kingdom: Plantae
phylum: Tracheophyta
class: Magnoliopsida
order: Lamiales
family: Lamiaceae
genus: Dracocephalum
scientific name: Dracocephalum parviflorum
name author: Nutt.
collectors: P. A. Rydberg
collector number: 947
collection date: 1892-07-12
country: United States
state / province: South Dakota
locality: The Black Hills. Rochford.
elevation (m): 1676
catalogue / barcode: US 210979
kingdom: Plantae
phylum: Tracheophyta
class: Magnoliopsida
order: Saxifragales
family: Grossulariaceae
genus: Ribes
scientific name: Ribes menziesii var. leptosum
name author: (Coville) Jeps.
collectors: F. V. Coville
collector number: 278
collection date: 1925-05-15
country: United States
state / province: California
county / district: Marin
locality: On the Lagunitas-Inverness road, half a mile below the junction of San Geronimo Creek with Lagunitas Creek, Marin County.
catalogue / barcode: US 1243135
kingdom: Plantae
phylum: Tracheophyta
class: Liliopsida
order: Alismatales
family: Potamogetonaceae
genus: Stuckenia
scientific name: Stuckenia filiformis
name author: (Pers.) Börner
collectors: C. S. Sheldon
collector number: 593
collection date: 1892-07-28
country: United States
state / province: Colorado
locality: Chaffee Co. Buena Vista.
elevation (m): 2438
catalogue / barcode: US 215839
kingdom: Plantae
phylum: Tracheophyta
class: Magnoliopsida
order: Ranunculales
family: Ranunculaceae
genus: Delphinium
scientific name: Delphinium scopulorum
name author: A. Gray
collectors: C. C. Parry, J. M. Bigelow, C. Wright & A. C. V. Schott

-=-=-

Copy all the items above again, replacing every "collectors" with "collected by" and leaving everything else unchanged.

kingdom: Plantae
phylum: Tracheophyta
class: Magnoliopsida
order: Lamiales
family: Lamiaceae
genus: Dracocephalum
scientific name: Dracocephalum parviflorum
name author: Nutt.
collected by: P. A. Rydberg
collector number: 947
collection date: 1892-07-12
country: United States
state / province: South Dakota
locality: The Black Hills. Rochford.
elevation (m): 1676
catalogue / barcode: US 210979
kingdom: Plantae
phylum: Tracheophyta
class: Magnoliopsida
order: Saxifragales
family: Grossulariaceae
genus: Ribes
scientific name: Ribes menziesii var. leptosum
name author: (Coville) Jeps.
collected by: F. V. Coville
collector number: 278
collection date: 1925-05-15
country: United States
state / province: California
county / district: Marin
locality: On the Lagunitas-Inverness road, half a mile below the junction of San Geronimo Creek with Lagunitas Creek, Marin County.
catalogue / barcode: US 1243135
kingdom: Plantae
phylum: Tracheophyta
class: Liliopsida
order: Alismatales
family: Potamogetonaceae
genus: Stuckenia
scientific name: Stuckenia filiformis
name author: (Pers.) Börner
collected by: C. S. Sheldon
collector number: 593
collection date: 1892-07-28
country: United States
state / province: Colorado
locality: Chaffee Co. Buena Vista.
elevation (m): 2438
catalogue / barcode: US 215839
kingdom: Plantae
phylum: Tracheophyta
class: Magnoliopsida
order: Ranunculales
family: Ranunculaceae
genus: Delphinium
scientific name: Delphinium scopulorum
name author: A. Gray
collected by: C. C. Parry, J. M. Bigelow, C. Wright & A. C. V. Schott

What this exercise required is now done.